Convenor
Convenor's affiliation
Giovanni Tolin
Sant’Anna School of Advanced Studies
Co-convenors
Grimaldi Rosa, Zhou Yuan, Andrea Piccaluga
Abstract
Over time, the field of R&D and innovation management has been shaped by quantitative studies; however, in doing so, it has sometimes overlooked the complementary value of in-depth, context-rich company case research. However, case studies remain fundamental for understanding how R&D is organized, managed, and experienced in practice. This track aims to bring company cases back to the forefront, rediscovering their potential to generate grounded, nuanced, and actionable insights. We invite contributions that explore the dynamics of R&D and innovation within real organizational contexts, through single or multiple case studies. Building on the R&D Management Special Issue “Back to Basics in R&D Management: Rediscovering the Importance of Company Case Studies” (soon to be opened), this track encourages submissions that reconnect research with practice, highlighting the value of direct engagement with companies and the managerial implications emerging from in-depth qualitative research designs.
Description
While research in the broad field of R&D management and organization has continually evolved in its scope and technological domain, company case studies have become increasingly marginal over time, despite once being a cornerstone of the field’s research trajectories (Ferrigno et al., 2023). This track, aligned with the R&D Management Special Issue “Back to Basics in R&D Management: Rediscovering the Importance of Company Case Studies,” aims to re-establish case-based research as a vital source of theoretical and practical insight. Case studies allow scholars to uncover the nuances of how R&D is organized, managed, and experienced within real organizations, providing the empirical richness needed to generate context-sensitive and actionable knowledge.
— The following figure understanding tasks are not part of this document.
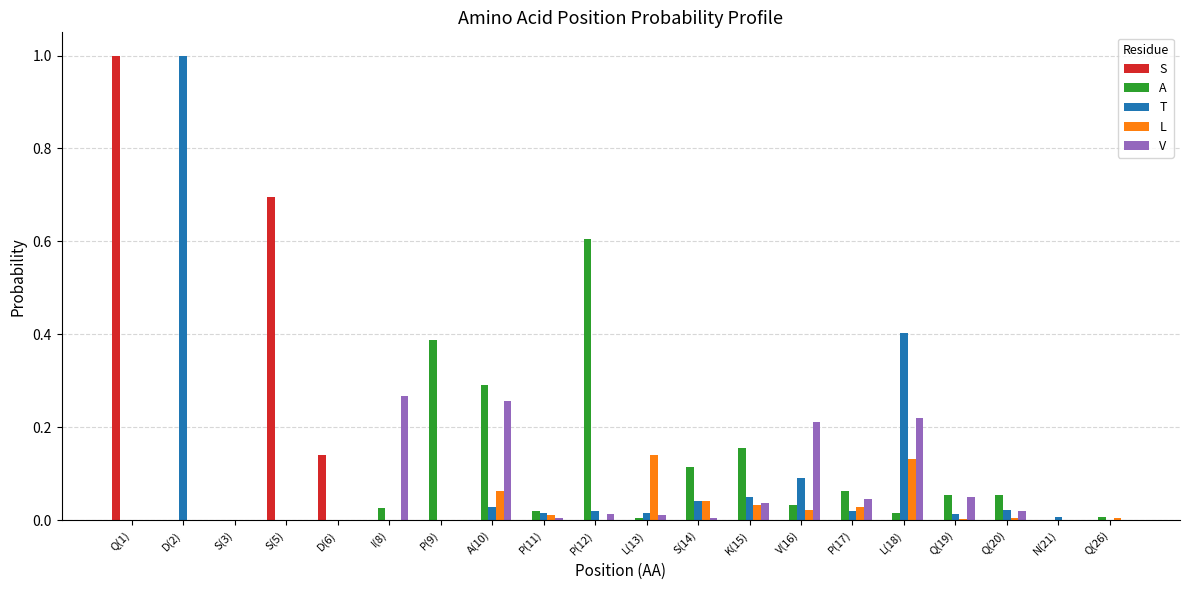

Count the number of data series in this chart.

5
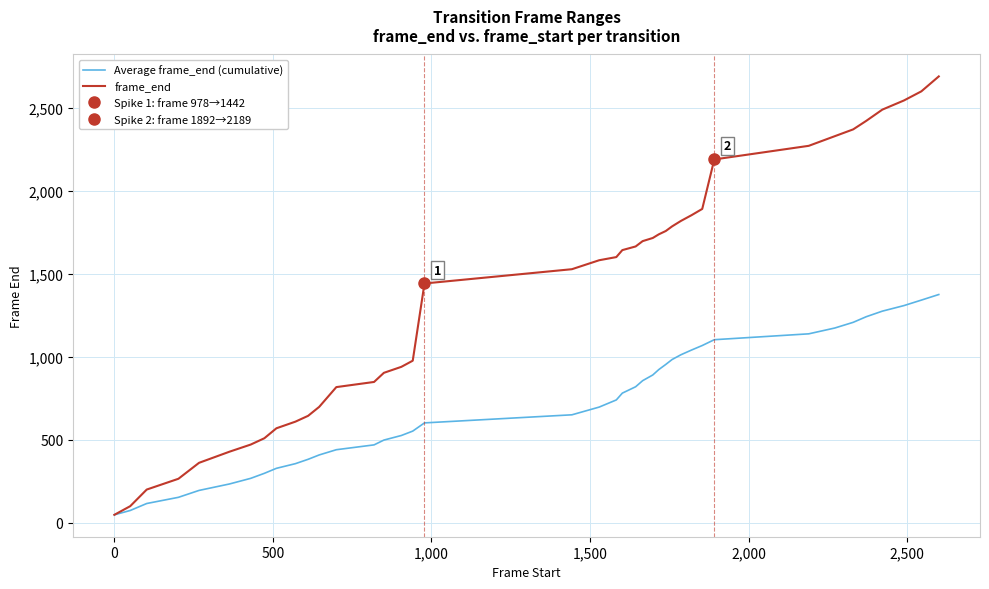

Rank the series by their maximum value, from lowest to highest.

Average frame_end (cumulative), frame_end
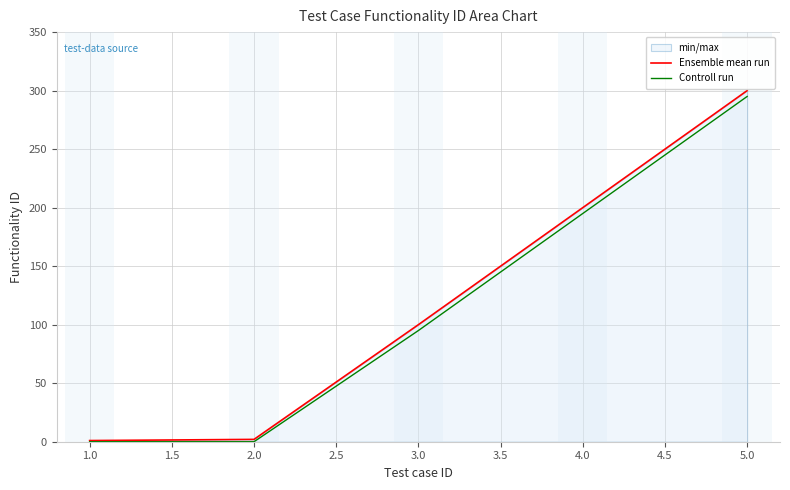

True or false: Ensemble mean run and Controll run intersect in this chart.

False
From an empirical standpoint, the field of R&D and innovation management remains dominated by performance-based approaches that rely heavily on input–output metrics. While such indicators provide useful benchmarks, they often fall short in capturing the complex mechanisms, practices, and contextual specificities that shape R&D settings. In contrast, the qualitative lens offered by case study research enables a deeper exploration of how local dynamics, organizational routines, and strategic decisions influence R&D processes (Goffin et al., 2019; Elsahn et al., 2020). R&D and innovation phenomena are inherently multifaceted, contextually embedded, and often intangible, features that require methodological approaches capable of embracing this complexity (Ritala et al., 2020).
Without this richness, research risks drifting away from the concrete needs of practitioners and from the situated realities of innovation work. Qualitative methods, and case studies in particular, can bridge this gap by generating nuanced narratives and context-sensitive insights that directly inform decision-making in both public and private settings (Grodal et al., 2021). They offer an opportunity to examine R&D processes at the intersection of multiple levels of analysis, temporal interdependencies, and contextual influences, thereby producing theories that may inform the organizational and managerial complexity of R&D practice.
We invite submissions based on single or multiple company case studies that explicitly identify the organizations examined and adopt rigorous qualitative methodologies. We particularly encourage contributions focused on the internal functioning of R&D, and on the lived experience of innovation work within organizations. Contributions may address diverse topics: e.g., R&D strategy, technology management, organization design, product and process innovation, micro-organizational and individual dynamics shaping R&D work, such as incentives, creativity, motivation, and learning, as well as internal mechanisms and routines supporting innovation and knowledge generation in R&D. Joint papers by academics and practitioners are particularly encouraged.
By rediscovering the value of company case studies, this track aims to reconnect research with practice, thereby strengthening the methodological and empirical foundations of our field and reaffirming the importance of studying R&D “in action” within real organizational contexts.